Human pose images with coordinates:
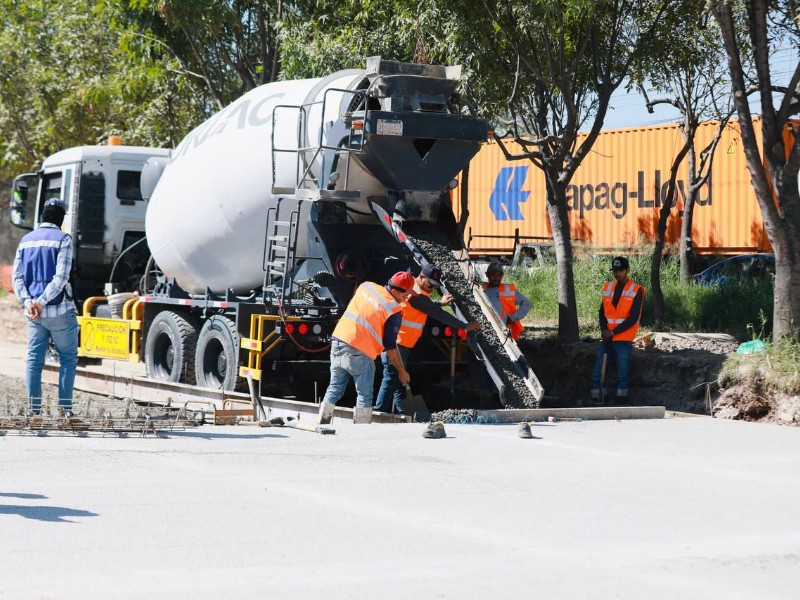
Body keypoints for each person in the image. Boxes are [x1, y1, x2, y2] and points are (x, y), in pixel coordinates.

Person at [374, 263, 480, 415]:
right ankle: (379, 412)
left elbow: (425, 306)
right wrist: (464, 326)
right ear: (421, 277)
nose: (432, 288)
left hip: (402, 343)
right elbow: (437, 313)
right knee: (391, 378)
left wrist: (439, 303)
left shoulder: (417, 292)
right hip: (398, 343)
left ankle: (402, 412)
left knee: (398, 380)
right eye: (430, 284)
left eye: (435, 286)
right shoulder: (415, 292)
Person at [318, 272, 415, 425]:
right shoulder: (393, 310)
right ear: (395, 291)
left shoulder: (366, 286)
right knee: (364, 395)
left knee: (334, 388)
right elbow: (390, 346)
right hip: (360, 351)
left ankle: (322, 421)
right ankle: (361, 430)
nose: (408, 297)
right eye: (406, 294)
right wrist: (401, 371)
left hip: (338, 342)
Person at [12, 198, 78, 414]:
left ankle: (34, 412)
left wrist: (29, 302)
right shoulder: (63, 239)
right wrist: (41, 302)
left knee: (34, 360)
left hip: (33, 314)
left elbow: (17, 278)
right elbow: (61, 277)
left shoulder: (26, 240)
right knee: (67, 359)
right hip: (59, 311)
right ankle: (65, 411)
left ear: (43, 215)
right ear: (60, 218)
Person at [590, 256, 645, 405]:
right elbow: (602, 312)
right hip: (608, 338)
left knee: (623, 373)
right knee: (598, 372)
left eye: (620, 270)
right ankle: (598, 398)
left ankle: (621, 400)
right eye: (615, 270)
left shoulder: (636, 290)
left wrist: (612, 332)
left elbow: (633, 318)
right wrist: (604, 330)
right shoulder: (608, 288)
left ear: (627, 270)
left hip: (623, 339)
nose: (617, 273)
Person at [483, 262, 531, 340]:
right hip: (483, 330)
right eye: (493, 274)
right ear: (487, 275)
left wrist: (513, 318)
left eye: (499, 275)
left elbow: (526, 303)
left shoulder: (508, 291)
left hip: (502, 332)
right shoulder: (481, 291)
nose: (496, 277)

==

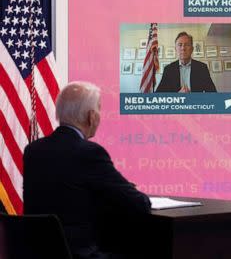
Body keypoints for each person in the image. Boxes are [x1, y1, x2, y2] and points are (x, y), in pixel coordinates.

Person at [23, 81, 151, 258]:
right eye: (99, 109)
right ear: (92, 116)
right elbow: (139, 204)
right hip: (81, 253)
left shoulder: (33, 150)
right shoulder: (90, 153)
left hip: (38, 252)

---

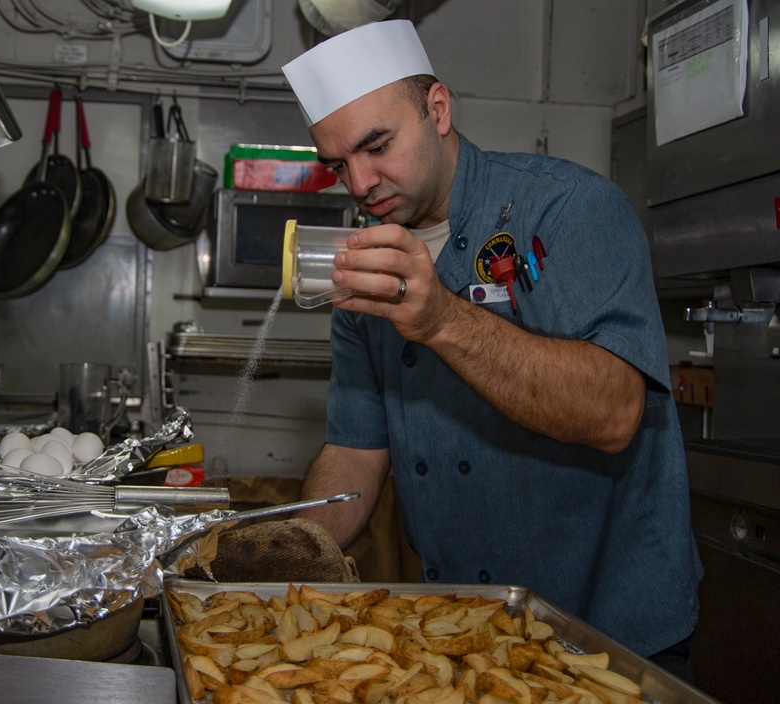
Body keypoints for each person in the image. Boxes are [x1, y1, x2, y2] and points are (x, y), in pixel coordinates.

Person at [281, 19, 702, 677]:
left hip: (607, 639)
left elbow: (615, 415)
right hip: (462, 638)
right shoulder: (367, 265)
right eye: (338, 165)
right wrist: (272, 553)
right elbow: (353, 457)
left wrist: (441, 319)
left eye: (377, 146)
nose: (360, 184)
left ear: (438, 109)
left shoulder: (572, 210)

### EXERCISE REQUIREMENTS
Find how many lines in the data above include the string "knee", and give that number alone.

### REPLY TO THE TASK
8